Sunday, August 29, 2004

i seem to have more fun with a 3 day week than i ever had.


the weekend was packed. really enjoyed myself everday. it's pretty lucky that i cancelled my late night activities on wed and thurs. oh well. at least i stayed at home and did some work. ok, at least i tried.


friday was a pretty packed day. woke up real early to go for training. it's crazy! i think i'm going to die on tues. damn it. die ready. i'm just going to drown at the 50m mark and not going to come back man. that's it. i'm dead.


K.C.


had lunch with kc. even though it's been so long... at least we're friends. i guess that's the only thing i can be thankful for. that we're still friends, it wasn't weird talking to him. we're pretty open and shared quite alot.


it seems like old times. though he looked rather gay in his grey pull over. eyERR.. oh well. at least i can say that he's more open to me now, and i think that we're just meant to be friends. i don't have any ill feelings towards him... history is history. i don't want to lose him again as a friend.


my friend the model @ zouk


went to zouk at night to support fred for his virgin catwalk at zouk. met renyi there for the first time since after the exams. now, that felt weird.


the thing abt renyi is that he behaves that nothing is wrong, but i know him. he's just avoiding me. it's not fair. we're been so close, and i've poured my heart and soul out to him... he has seen my in my weakest moments and have helped me up. and yet... after we've been though all of this... how can he do this to me?


how cld he have hurt me so badly?


"i don't want to hurt u, i don't want to make u cry"


even though he tries to act normal, i guess we're just civil. we're poliet to the extent that it's ridiculous. i can't say that it's entirely cos of his gf... but come on. things cld have been different.

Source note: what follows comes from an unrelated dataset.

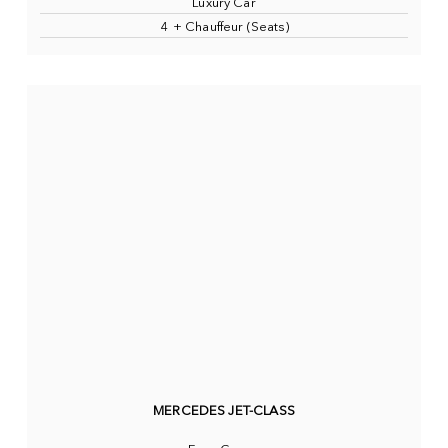
Luxury Car
4 + Chauffeur (Seats)
MERCEDES JET-CLASS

"i thought you knew. we were playing with fire and it was just a competition to see who wld get burnt first"


prick.


anyway, fred was damn gay. but the models were damn gd looking man. slurp. i look at all the girls and i wonder whether i'll ever get down to that size? it's ridiculous. my goal for 2005? to be that hot ang moh... haha... yea right. in my dreams man... she was hot. i might have had a slight erection. hahahaha...


phuture was too young man. i felt like someone's mother there. was bumped from the back by a couple of guys that looked like they were 18. *phu*...


walked luyi out to the taxi stand and i saw him.


HE was with a girl. i didn't get a look at the girl, but i looked away when i saw him. our eyes met but i looked away... he said hi. well..........


it was weird. i think he was stunned. i was stunned. but then again, that was his flavour of the week/day/night? how cld i have stooped to his level? i was dumb. maybe i shld dye my hair blond.


but jeff and alex are really brothers in every sense of the word man. i feel disgusted by the way he goes around flirting with other people but then again, i prob fall in his category as well. i don't think it's right that he goes around with other women.


wat has the world come to? i told bern that it wasn't fair and if all the guys are like that on the face of the earth... no way am i ever going to get married man. no way.


i'm not going to let my hubby go out and have a guys night out man. bull shit. they'll just all be at velvet or tian ah men. yikes.


bern sent me home as usual and we spent some quality alone time in the cab back. the times that it's just the two of us are really sweet, but that's only when we're alone.


Pan Pacific


we got a suite! damn it, i've never ever stayed in a suite before!!!


it was cool. it was like engyee's birthday cum jerry's farewell. jerry brought his ice wine. slurp. that was nice man.


basically we just sat around drinking and drinking and drinking.


it only got interesting when all of us were tipsy and started playing games. but still... there was "truth or drink"


the moment of truth


some choose to drink, some tried to hold out until they cldn't drink any more and had to tell the truth.


i guess i ain't that bad!!! hahahaha...


but i cld see jerry and soon ann doing some mental calculation on my age. haha... and there were a few eyebrows raised definitely.


but i wasn't that off. just that i was really tired from drinking and partying at velvet the night before.


i think i shld give alcohol a miss for the next few weeks. gotta clear my face. my pimples are all coming out man. urgh.


but the worst was that i had to say jerry to one of the answers. aiyoh..... paiseh man. i don't 'know whether they took it seriously or anything. but i'm thinking that i don't think any thing can work out. it's just that we're very different and yet, quite similiar.


perhaps i'm too immature. maybe. he's 26 and i'm 21. he's been sailing and has seen half the world. i've seen er JB? haha... oh well. i think it's just fun to hang out with them.


how?


think i shld buck up and start studying! damn! haha... shit. better get down to some gd work man.